We live in a time where the word leadership has become both a currency and a costume. Everyone wants to be a leader. Everyone wants to be seen, heard, celebrated. We chase leadership like it’s the end goal, a prize to be won, not a responsibility to be earned.

But let me tell you something I’ve learned after 15 years of working with youth movements, social innovation programs, and so-called changemakers: not all leadership is leadership. Much of what we glorify is exactly the opposite. It’s ego. It’s branding. It’s decoration.

I’ve seen it so many times I had to give it a name: leadershits!

Yes, leadershits, the phenomenon where power masks itself as purpose. Where charismatic individuals hijack collective missions. Where the language of empowerment is used to dominate, not liberate.

This article is not an attack. It’s a mirror. If we’re serious about social change, especially in Morocco, we need to stop pretending that leadership is always the answer. Because sometimes, it’s the problem.

The Leadership Costume

Let’s start here.

I’ve lost count of how many young people I’ve met with 10 leadership certificates and zero real-world impact. They’ve become professionals at the game, applying to every call, jumping from one fellowship to another, mastering the pitch language: “I’m passionate about change… I empower youth… I use innovation for impact.”

But ask them what they’ve built, who they’ve helped, what systems they’ve challenged silence.

This is not their fault entirely. We’ve created a system that rewards optics over substance. Donors want shiny “success stories.” Panels want confident speakers. Programs want LinkedIn-worthy graduates. So naturally, people learn to perform leadership, not live it.

Tasks to carry out
1/ In the leadership essay, for how many years does the writer say they have worked with youth movements, social innovation programs, and changemakers?
2/ Pick up the leadership essay after its last sentence and continue it.
The material after the leadership essay is separate from it.

Entries supplied
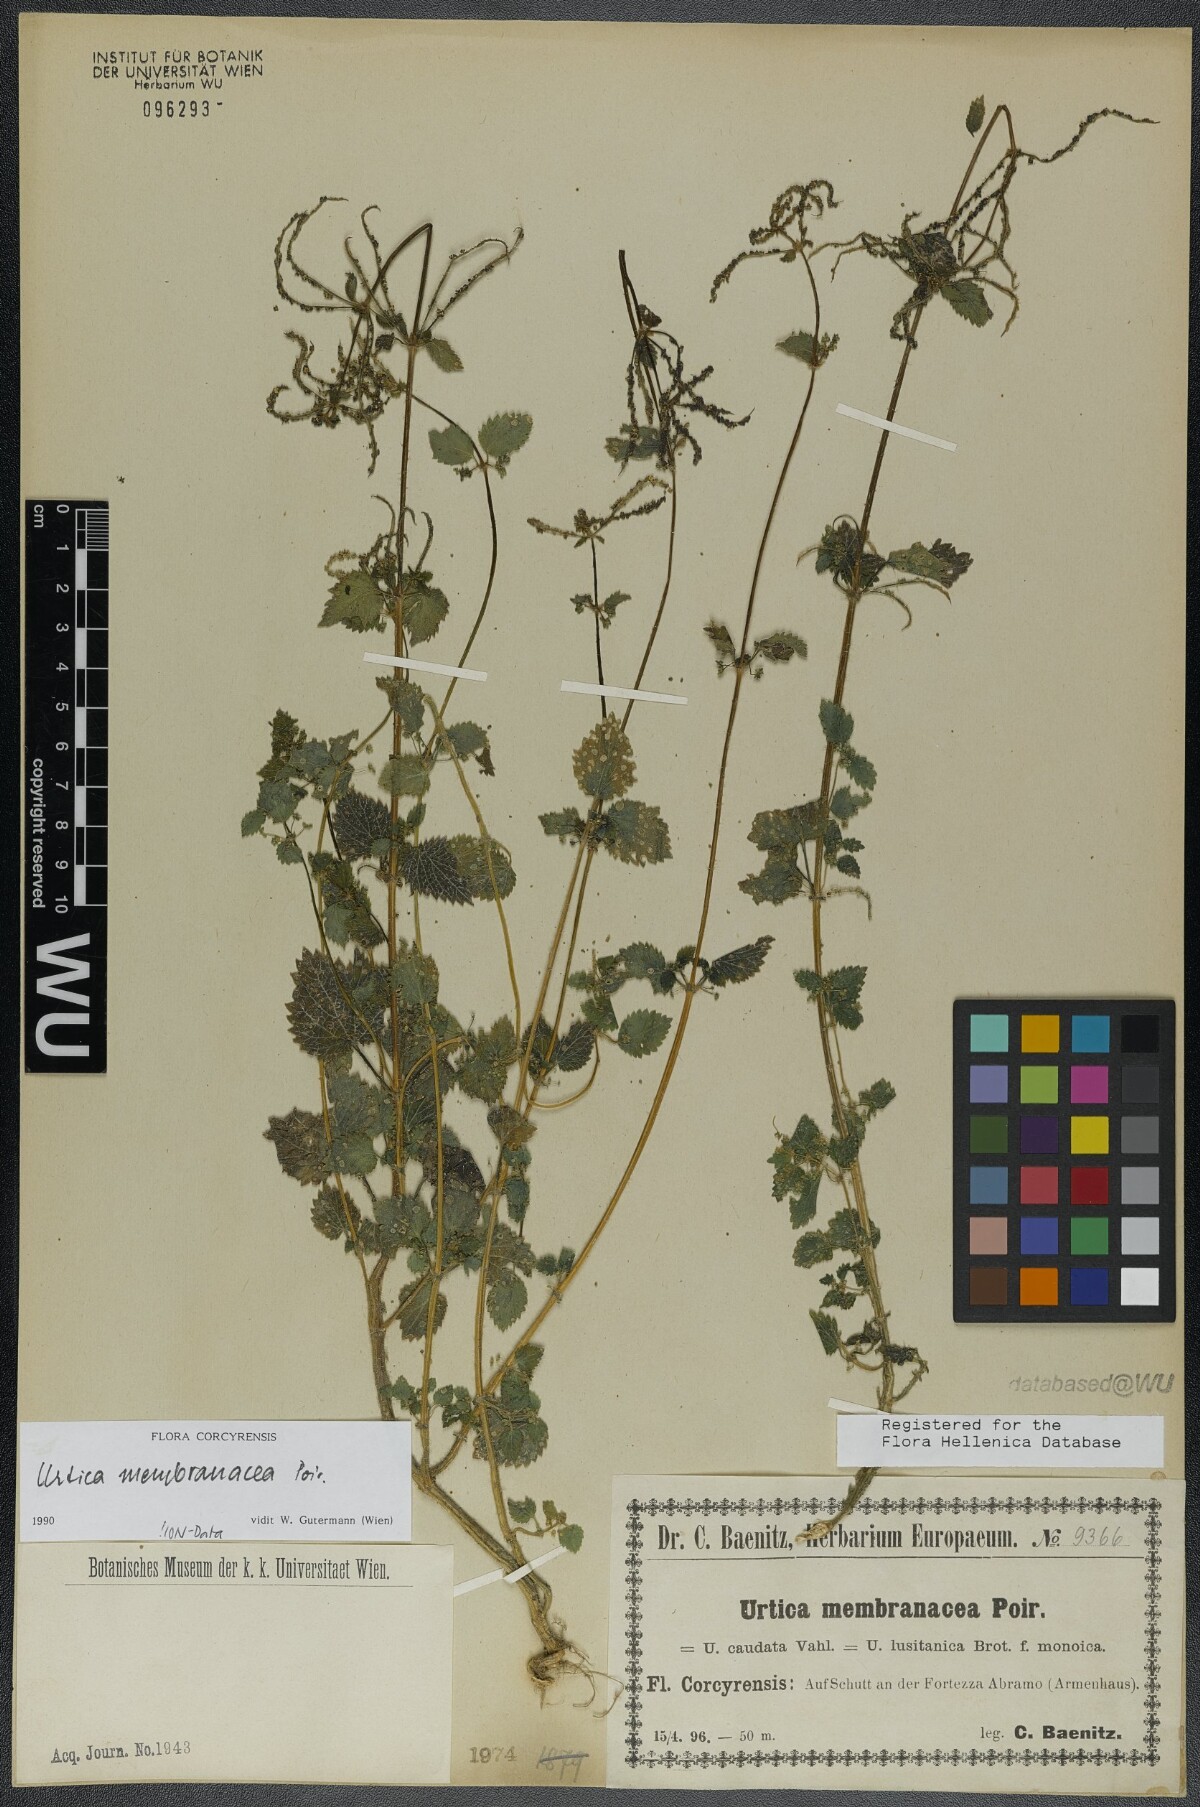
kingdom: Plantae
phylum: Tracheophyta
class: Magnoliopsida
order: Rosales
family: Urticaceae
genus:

Outputs
1/ 15 years.

2/
We’ve turned leadership into a costume. A persona you wear to gain access, opportunities, and applause. But take off the costume, and too often there’s nothing underneath, no integrity, no empathy, no service.

That’s leadershits.

The Moroccan Version: “President Forever”

Now let’s talk about Morocco.

Here, leadership takes on a special flavor. From student associations to national NGOs, we love the term Président. Everyone wants to be one. But once you become President, you never leave. You extend your mandate. You cancel elections. You say “The team is not ready yet.” Sound familiar?

I once worked with a student association where the founder, a brilliant young man, launched an education project that gained serious traction. But two years in, things started to fall apart. Why? Because he refused to let anyone else lead. He blocked every new idea unless it came from him. Every decision had to pass through his WhatsApp. And every success had to have his name on it.

When I asked him why, he said:

“They don’t get the vision like I do.”

There it was. The classic leadershits line.

He had mistaken leadership for ownership. And in doing so, he killed the very spirit of collaboration that made the project successful.

Sadly, this isn’t rare. In our schools, our startups, even our political landscape, we’ve been trained to centralize power. To climb to the top, and stay there. Leadership becomes about possession, not participation. And once you sit in the chair, you forget the people who helped you build it.

When the Wrong People Leave

Here’s what hurts the most: leadershits doesn’t just block progress, it pushes out the right people.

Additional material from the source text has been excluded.